Jakarta, Waspada.co.id – Ketua Badan Legislasi (Baleg) DPR Supratman Andi Agtas telah menerima instruksi dari Fraksi Partai Gerindra untuk menunda pembahasan revisi Undang-Undang Nomor 32 Tahun 2002 tentang Penyiaran. Salah satu alasannya membuat kemerdekaan pers terganggu.
“Kita tidak mau kemerdekaan pers itu terganggu. Pers sebagai lokomotif dan salah satu pilar demokrasi itu harus dipertahankan, karena itu buat demokrasi,” ujar Supratman.
Ketua Komisi I DPR Meutya Hafid menegaskan bahwa tak ada niatan untuk mengecilkan peran pers lewat revisi UU Penyiaran. Apalagi hubungannya dengan Dewan Pers sebagai mitra kerja juga berlangsung baik dalam hal keberlangsungan media.
RUU Penyiaran saat ini belum ada, yang beredar saat ini adalah draf yang mungkin muncul dalam beberapa versi dan masih amat dinamis. Sebagai draf tentu penulisannya belum sempurna dan cenderung multitafsir,” ujar Meutya lewat keterangannya.
Tahapan penyusunan draf revisi UU Penyiaran disebutnya masih berlangsung di Baleg. Komisi I sendiri membuka ruang seluas-luasnya untuk berbagai masukan dari kelompok masyarakat terkait draf revisi undang-undang tersebut.

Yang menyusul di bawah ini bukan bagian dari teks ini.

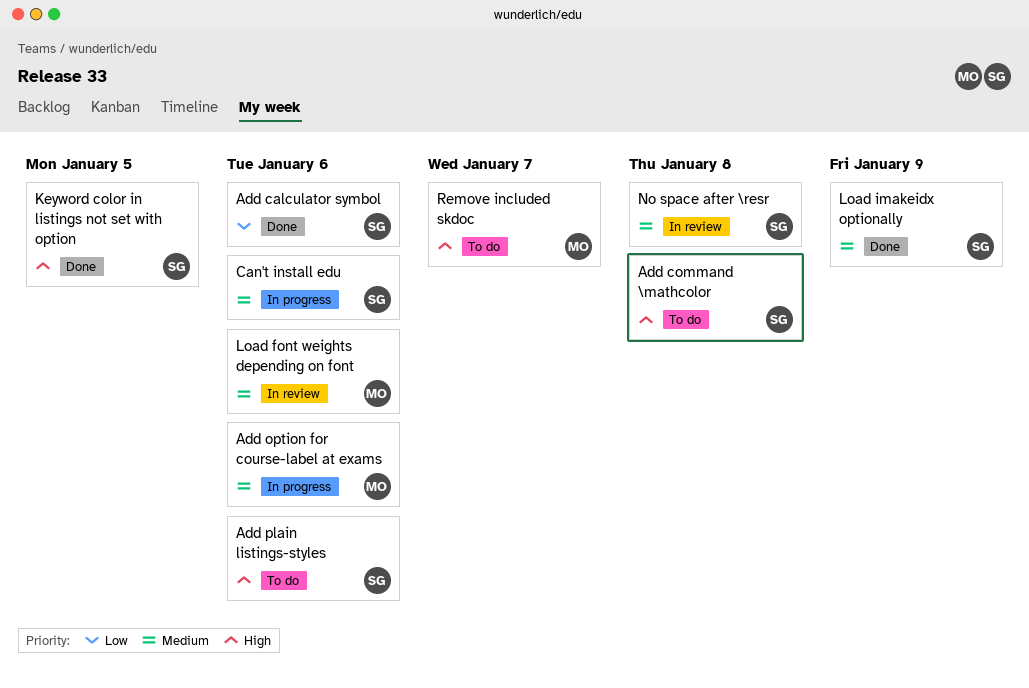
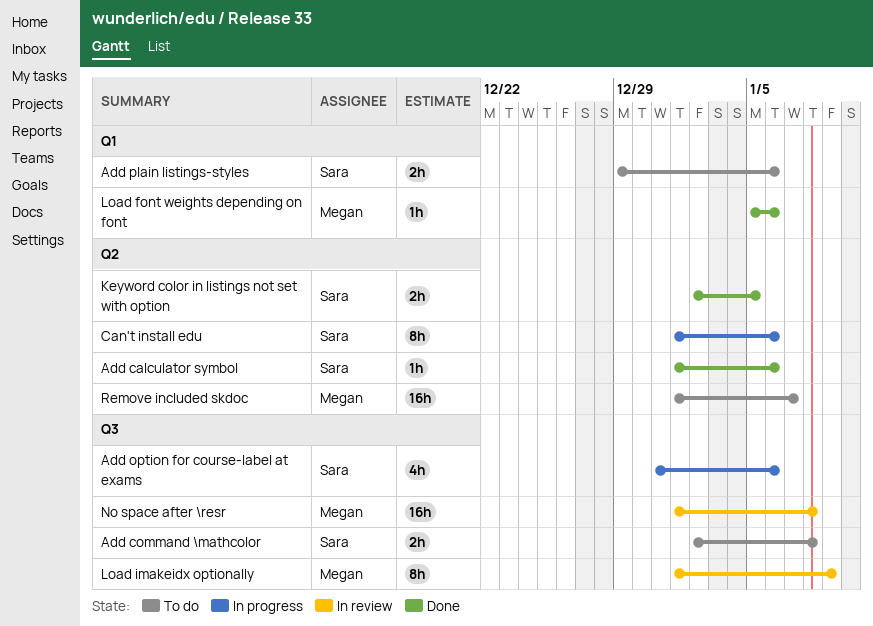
Add option for course-label at exams, owner: Megan -> Sara
Load font weights depending on font, status: In review -> Done
Load imakeidx optionally, status: Done -> In review
Load imakeidx optionally, owner: Sara -> Megan
No space after \resr, owner: Sara -> Megan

Di samping itu, Komisi I telah menggelar rapat internal untuk menyepakati pembentukan panitia kerja (Panja) revisi UU Penyiaran. Pihaknya pun dipastikan akan mempelajari masukan dari berbagai kelompok masyarakat.
Rancangan Undang-Undang tentang Perubahan Kedua atas Undang-undang Nomor 32 Tahun 2002 tentang Penyiaran tersebut dinilai oleh sejumlah pihak terdapat pasal-pasal yang kontroversial.
Sebelumnya, Komisi Penyiaran Indonesia (KPI) Pusat menyebut Komisi I DPR RI menargetkan revisi Undang-Undang Nomor 32 Tahun 2002 tentang Penyiaran selesai dibahas dan dapat disetujui menjadi undang-undang pada tahun 2024 ini.
Dewan Pers pun mempertanyakan urgensi RUU Penyiaran, sementara Presiden Joko Widodo sangat menghormati pers, bahkan mengeluarkan Perpres 32 tahun 2024 agar perusahaan platform memberikan dukungan pada hasil karya jurnalistik yang berkualitas.
Lebih lanjut, Ninik mengungkapkan bahwa RUU Penyiaran yang saat ini tengah digodok oleh Badan Legislasi DPR RI, dinilai sebagai upaya kesekian kalinya dalam memberangus kebebasan pers di Indonesia.
“Ini upaya memberangus pers kita dan dinilai akan membahayakan demokrasi, dan semangat reformasi di Indonesia, ketika hak warga negara untuk mengetahui dan berbicara sangat dibelenggu,” ujarnya.
Upaya memberangus pers Indonesia, kata Ninik, bukan kali pertama terjadi, di mana hal yang sama dilakukan saat perancangan UU Nomor 7 Tahun 2017 tentang Pemilu, UU Nomor 11 Tahun 2020 tentang Cipta Kerja, dan UU Nomor 1 Tahun 2023 tentang Kitab Undang-Undang Hukum Pidana (KUHP).